Firstly, the implementation timeline is typically long by today's standards - a few months, and if there are some changes in the requirements, you couldn’t effectively handle that unless you roll back to the prior phases.

Secondly, because it would take a few months, sometimes as long as 9-12 months, before the end users could actually see the actual system, the failure rates are high as the systems are deemed to be very different from the expected outcomes.

Thirdly, the development and operations teams are usually two separate teams. The development team may not have enough motivation to ensure the systems they developed have as few bugs as possible or are easy to maintain when they aren’t the ones maintaining the systems post-production.

The operations team sees these systems as entirely black-box and doesn’t have as much knowledge about them as the development team.

This gives rise to DevOps, which is a philosophy that combines development (Dev) and operations (Ops) to provide a collaborative and simpler approach to delivering software.

Together with the Agile software development approach, DevOp resolves the "Waterfall" SDLC problems by promoting cooperation among the cross-functional teams, and their work is supported with automation and continuous integration and delivery (CI/CD).

This enables companies to expedite software delivery and encourage innovation where incremental software value is generated in each Sprint cycle, which typically lasts 2-3 weeks by pushing teams to explore, fail rapidly, and iterate quickly.

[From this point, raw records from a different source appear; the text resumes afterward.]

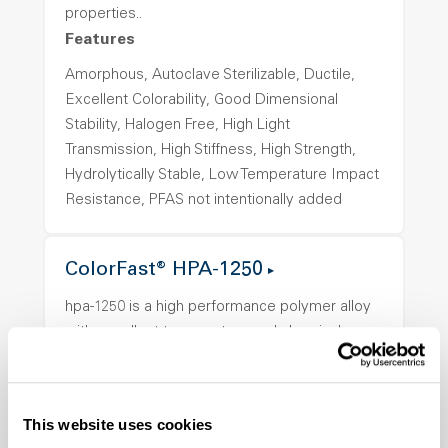
properties..
Features
Amorphous, Autoclave Sterilizable, Ductile,
Excellent Colorability, Good Dimensional
Stability, Halogen Free, High Light
Transmission, High Stiffness, High Strength,
Hydrolytically Stable, Low Temperature Impact
Resistance, PFAS not intentionally added
ColorFast® HPA-1250
hpa-1250 is a high performance polymer alloy
with excellent temperature and chemical
resistance and superior mechanical
properties..
Features
This website uses cookies
Amorphous, Autoclave Sterilizable, Ductile,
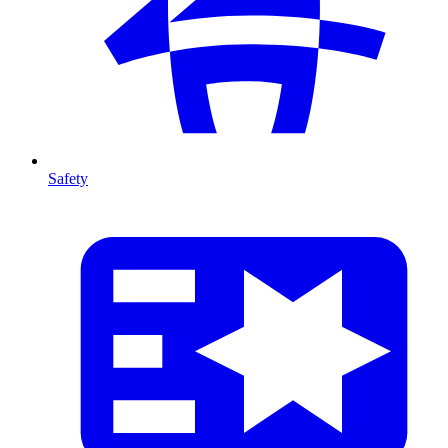
Safety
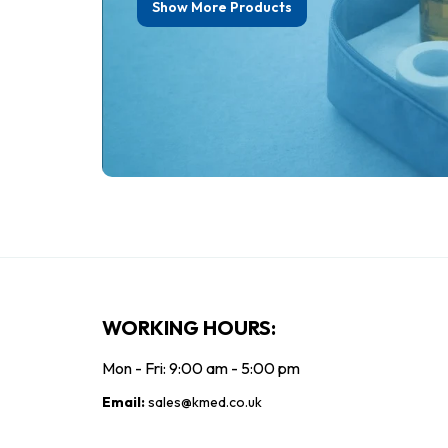
Show More Products
£3.12
£
ex. VAT
£4.11
£3.74
£3
inc. VAT
Add To Cart
WORKING HOURS:
Mon - Fri: 9:00 am - 5:00 pm
Email:
sales@kmed.co.uk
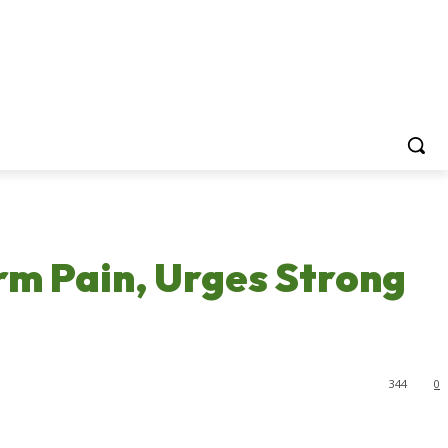
rm Pain, Urges Strong
344
0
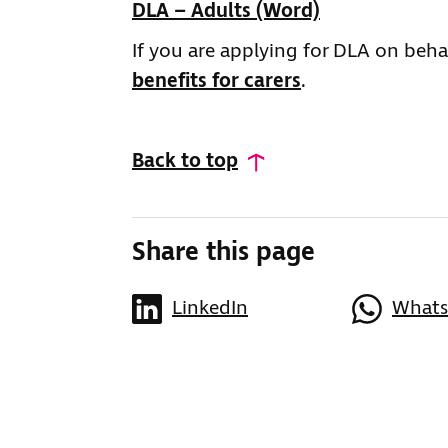
DLA – Adults (Word)
If you are applying for DLA on behal
benefits for carers
.
Back to top
Share this page
LinkedIn
What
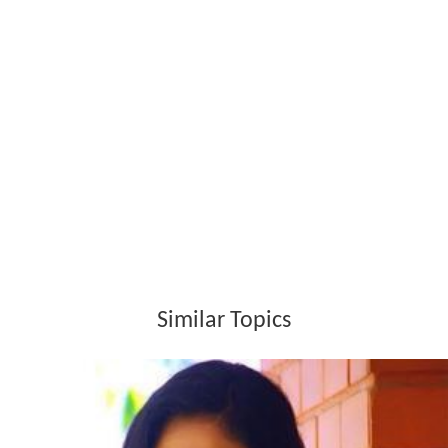
Similar Topics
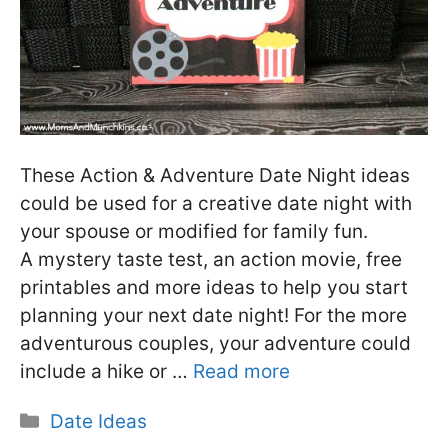
These Action & Adventure Date Night ideas
could be used for a creative date night with
your spouse or modified for family fun.
A mystery taste test, an action movie, free
printables and more ideas to help you start
planning your next date night! For the more
adventurous couples, your adventure could
include a hike or …
Read more
Categories
Date Ideas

Hence, it’s not difficult to imagine that teams practicing DevOps are building software with improved quality control, less downtime, and at a pace not possible with the "Waterfall" model. This naturally results in increased customer satisfaction.

FinOps = Finance + DevOps

DevOps resolves many of the issues from a traditional "Waterfall" approach for software development and delivery. However, the power of DevOps creates some problems that could be better resolved by FinOps.

As companies scale their DevOps practices, they often struggle with the financial implications of increased infrastructure usage. Developers can easily spin off cloud resources using IaC, but such cloud spending may not be properly optimized.

In many situations, cloud spending could be reduced by a significant percentage while fully meeting the same business and technical requirements with a better solution design.

Similarly, there’s little visibility in cost allocation and cloud spending. Current DevOps practices promote tagging and labeling as best practices, but this may provide little help in some situations where granular cost allocations are needed.

For instance, Sprint cycles in Agile delivery allow products to be developed and launched at a fast pace, but it’s difficult to know and tie back each product feature launched to the actual cloud spending.

Product owners don’t know whether it makes business sense to release such product features, and even if they do, whether these features provide an optimum return on investment (ROI). Would it cost more than $100 to implement a product feature that gives the business value of just $1?

Why FinOps?

FinOps is the natural next step in the DevOps journey, as companies want to strike a balance between innovation, speed, and cost efficiency. FinOps incorporate financial management practices into DevOps processes, and more importantly allows the finance, operations, and engineering teams to work together hand-in-hand to manage and optimize cloud spending.

The key point to note is "optimize cloud spending", and not "reduce cloud spending." For instance, when your business is growing at scale, naturally your cloud spending will be increased significantly, and that’s not an issue, but a happy problem. What matters more is whether such an increase in cloud spending helps the business reach its goals.

Moreover, a culture of accountability is promoted when everyone involved in the SDLC is aware of the financial implications of their choices. This would encourage various IT, finance, and business stakeholders to work together and assume shared responsibility for cost optimization.


The path toward FinOps is inevitable as more companies embrace DevOps. DevOps changes the way we deliver software, and similarly, FinOps would change the way we approach DevOps. The future lies in integrating financial considerations seamlessly into DevOps so that each dollar invested is optimized for the best ROI.